Job item ▸
Each record, minus any picture, should be returned exactly as written.

Data to use ▸
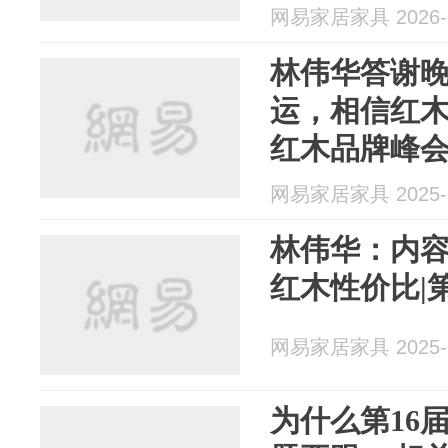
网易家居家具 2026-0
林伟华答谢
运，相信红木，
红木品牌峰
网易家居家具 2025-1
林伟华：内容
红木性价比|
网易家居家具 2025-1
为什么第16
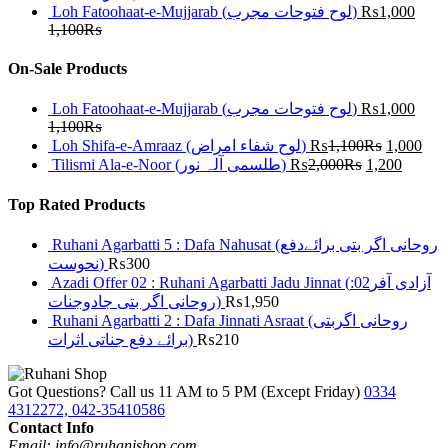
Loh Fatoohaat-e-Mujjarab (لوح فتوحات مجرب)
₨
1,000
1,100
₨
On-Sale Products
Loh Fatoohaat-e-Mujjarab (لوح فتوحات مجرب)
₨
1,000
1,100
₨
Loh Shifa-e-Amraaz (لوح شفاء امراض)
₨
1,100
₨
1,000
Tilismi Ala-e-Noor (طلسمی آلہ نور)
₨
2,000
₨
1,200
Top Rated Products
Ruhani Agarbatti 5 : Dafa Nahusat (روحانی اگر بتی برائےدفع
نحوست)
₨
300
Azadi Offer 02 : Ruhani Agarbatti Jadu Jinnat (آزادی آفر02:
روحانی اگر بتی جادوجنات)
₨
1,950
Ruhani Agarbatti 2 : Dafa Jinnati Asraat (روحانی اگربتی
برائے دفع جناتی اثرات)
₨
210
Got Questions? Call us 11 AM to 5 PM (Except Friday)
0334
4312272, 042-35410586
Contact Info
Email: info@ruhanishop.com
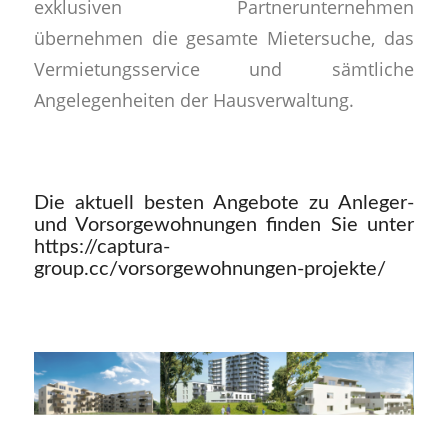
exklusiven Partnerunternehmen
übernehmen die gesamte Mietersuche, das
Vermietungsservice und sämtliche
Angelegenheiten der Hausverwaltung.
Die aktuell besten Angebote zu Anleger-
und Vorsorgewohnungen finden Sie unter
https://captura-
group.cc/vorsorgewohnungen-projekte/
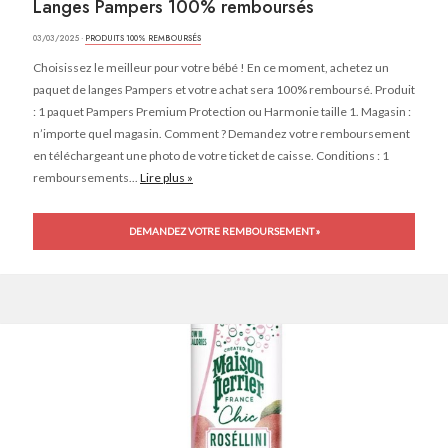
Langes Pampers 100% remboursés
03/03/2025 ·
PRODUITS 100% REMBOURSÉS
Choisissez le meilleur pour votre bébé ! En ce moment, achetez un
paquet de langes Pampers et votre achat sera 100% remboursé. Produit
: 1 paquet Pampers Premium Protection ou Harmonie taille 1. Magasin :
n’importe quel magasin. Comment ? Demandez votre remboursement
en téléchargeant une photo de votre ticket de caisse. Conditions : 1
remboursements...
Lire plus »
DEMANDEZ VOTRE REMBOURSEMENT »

Solved exercise ▸
网易家居家具 2026-0
林伟华答谢
运，相信红木，
红木品牌峰
网易家居家具 2025-1
林伟华：内容
红木性价比|
网易家居家具 2025-1
为什么第16
Loh Fatoohaat-e-Mujjarab (لوح فتوحات مجرب)
₨
1,000
1,100
₨
On-Sale Products
Loh Fatoohaat-e-Mujjarab (لوح فتوحات مجرب)
₨
1,000
1,100
₨
Loh Shifa-e-Amraaz (لوح شفاء امراض)
₨
1,100
₨
1,000
Tilismi Ala-e-Noor (طلسمی آلہ نور)
₨
2,000
₨
1,200
Top Rated Products
Ruhani Agarbatti 5 : Dafa Nahusat (روحانی اگر بتی برائےدفع
نحوست)
₨
300
Azadi Offer 02 : Ruhani Agarbatti Jadu Jinnat (آزادی آفر02:
روحانی اگر بتی جادوجنات)
₨
1,950
Ruhani Agarbatti 2 : Dafa Jinnati Asraat (روحانی اگربتی
برائے دفع جناتی اثرات)
₨
210
Got Questions? Call us 11 AM to 5 PM (Except Friday)
0334
4312272, 042-35410586
Contact Info
Email: info@ruhanishop.com
exklusiven Partnerunternehmen
übernehmen die gesamte Mietersuche, das
Vermietungsservice und sämtliche
Angelegenheiten der Hausverwaltung.
Die aktuell besten Angebote zu Anleger-
und Vorsorgewohnungen finden Sie unter
https://captura-
group.cc/vorsorgewohnungen-projekte/
Langes Pampers 100% remboursés
03/03/2025 ·
PRODUITS 100% REMBOURSÉS
Choisissez le meilleur pour votre bébé ! En ce moment, achetez un
paquet de langes Pampers et votre achat sera 100% remboursé. Produit
: 1 paquet Pampers Premium Protection ou Harmonie taille 1. Magasin :
n’importe quel magasin. Comment ? Demandez votre remboursement
en téléchargeant une photo de votre ticket de caisse. Conditions : 1
remboursements...
Lire plus »
DEMANDEZ VOTRE REMBOURSEMENT »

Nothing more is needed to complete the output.